One of the most powerful passages in the Old Testament, or even the Bible for that matter, is found in Exodus 34:6–7. In this passage the Lord gives self-revelation about His own glorious character.
Then the LORD passed by in front of him and proclaimed, “The LORD, the LORD God, compassionate and gracious, slow to anger, and abounding in lovingkindness and truth; who keeps lovingkindness for thousands, who forgives iniquity, transgression and sin; yet He will by no means leave the guilty unpunished, visiting the iniquity of fathers on the children and on the grandchildren to the third and fourth generations.”
Amazingly, this self-revelation comes after Israel’s horrific covenant treachery of making the golden calf. Israel had just shown themselves to be covenant defectors. In response, Moses was seeking affirmation from God that He would not abandon Israel (Exod 33:15–16). Exodus 34:6–7 is God’s answer to Moses’s prayer (Exod 33:18).
God’s self-revelation is completely thrilling to read. God reveals himself as Yahweh, the personal and covenant God of Israel. He describes himself as compassionate, gracious, slow to anger, and abounding in lovingkindness and truth. This description of God becomes the foundation for Israel’s expectation of God’s goodness and is referred to often in the Old Testament. For example, after proclaiming the Lord’s forgiveness and kindness, David quotes this passage in Psalm 103:8. David knows God’s goodness and kindness, and he knows it because that is Who God has revealed himself to be.
Interestingly, Exodus 34:6 does not always motivate the characters of Scripture to worship and revere God. In fact, the story of Jonah tells a different tale.
Most people are familiar with the tale of Jonah. Jonah is commanded to go deliver a message (of judgment) to the people of Assyria (Nineveh is the capital of Assyria). It would seem that Jonah would be absolutely delighted to deliver a message of judgment against the city of Nineveh, since the Assyrian people had plagued Israel for many years. However, Jonah does the unthinkable and runs away from God and even attempts to die!
Yet God arranges an instructive lesson on fishing for Jonah, and reissues His command for Jonah to go proclaim His message to Nineveh. So, Jonah goes and proclaims this message: “Yet forty days and Nineveh will be overthrown” (Jonah 3:4b). Because of this message of impending judgment, Nineveh repents from their sins and God refrains from bringing judgment upon that generation because of their repentance (Jonah 3:10).
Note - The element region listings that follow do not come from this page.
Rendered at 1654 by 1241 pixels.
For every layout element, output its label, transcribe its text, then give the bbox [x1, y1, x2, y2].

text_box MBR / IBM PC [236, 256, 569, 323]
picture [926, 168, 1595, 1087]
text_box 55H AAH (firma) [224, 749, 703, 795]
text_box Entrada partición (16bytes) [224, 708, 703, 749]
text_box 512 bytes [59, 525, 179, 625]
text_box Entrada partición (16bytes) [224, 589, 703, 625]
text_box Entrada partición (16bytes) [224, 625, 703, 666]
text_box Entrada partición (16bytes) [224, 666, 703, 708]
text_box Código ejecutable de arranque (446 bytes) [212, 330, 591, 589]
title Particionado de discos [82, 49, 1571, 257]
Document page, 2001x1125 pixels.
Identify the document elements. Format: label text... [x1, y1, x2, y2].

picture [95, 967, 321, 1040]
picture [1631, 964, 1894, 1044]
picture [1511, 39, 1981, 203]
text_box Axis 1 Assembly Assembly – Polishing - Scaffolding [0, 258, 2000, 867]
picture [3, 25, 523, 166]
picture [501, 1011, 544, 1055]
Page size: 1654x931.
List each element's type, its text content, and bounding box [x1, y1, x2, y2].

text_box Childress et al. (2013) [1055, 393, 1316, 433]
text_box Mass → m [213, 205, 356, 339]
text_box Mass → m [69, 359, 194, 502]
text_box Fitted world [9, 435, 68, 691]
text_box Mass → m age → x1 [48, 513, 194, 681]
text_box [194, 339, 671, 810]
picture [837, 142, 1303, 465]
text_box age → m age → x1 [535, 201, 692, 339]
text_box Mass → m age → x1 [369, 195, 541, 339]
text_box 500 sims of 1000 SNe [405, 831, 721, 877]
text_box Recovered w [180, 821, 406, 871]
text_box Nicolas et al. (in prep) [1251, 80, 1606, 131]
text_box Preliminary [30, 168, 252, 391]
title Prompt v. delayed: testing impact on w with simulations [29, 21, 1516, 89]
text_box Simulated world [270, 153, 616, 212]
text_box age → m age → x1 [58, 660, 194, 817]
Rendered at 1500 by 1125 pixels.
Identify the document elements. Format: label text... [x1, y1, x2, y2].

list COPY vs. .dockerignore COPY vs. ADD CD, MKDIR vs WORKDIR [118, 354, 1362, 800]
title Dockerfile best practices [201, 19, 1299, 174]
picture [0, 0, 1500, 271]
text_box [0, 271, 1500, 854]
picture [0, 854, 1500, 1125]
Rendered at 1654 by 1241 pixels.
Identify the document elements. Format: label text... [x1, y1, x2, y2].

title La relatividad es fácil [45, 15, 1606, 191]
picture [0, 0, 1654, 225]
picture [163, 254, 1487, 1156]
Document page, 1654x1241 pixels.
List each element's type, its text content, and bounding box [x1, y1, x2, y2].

The fourth chapter of Jonah is so interesting. The reader gets a close up view of Jonah—who is furious that God decided to spare the Assyrians. Jonah’s complaint to God is essentially this: “I knew this would happen! That’s why I didn’t want to come.” Jonah knew that if Nineveh repented, God would pardon them. Jonah gives his thinking as follows: “For I knew that You are a gracious and compassionate God, slow to anger and abundant in lovingkindness, and one who relents concerning calamity” (Jonah 4:2b). Jonah quotes Exodus 34:6, knowing that God delights in forgiveness. Jonah didn’t want the Assyrians to have a chance to repent and experience the compassion of God.
On an individual level, the story of Jonah shows how one can apply the proper meaning of Scripture wrongly. Because Jonah knew the truth about God’s character, he tried to prevent the Assyrians having access to this gracious and compassionate God. However, on the biblical-theological level, the book of Jonah functions to show that God is not just the gracious God of Israel, but He loves and cares for the Gentiles as well. The foundation of God’s self-revealed character does not just give Israel hope in salvation, but that same hope also belongs to the Gentiles. Although Jonah tried to run away to prevent God’s compassion and mercy, the whole episode ended up making a very powerful point—God also cares for the Gentiles.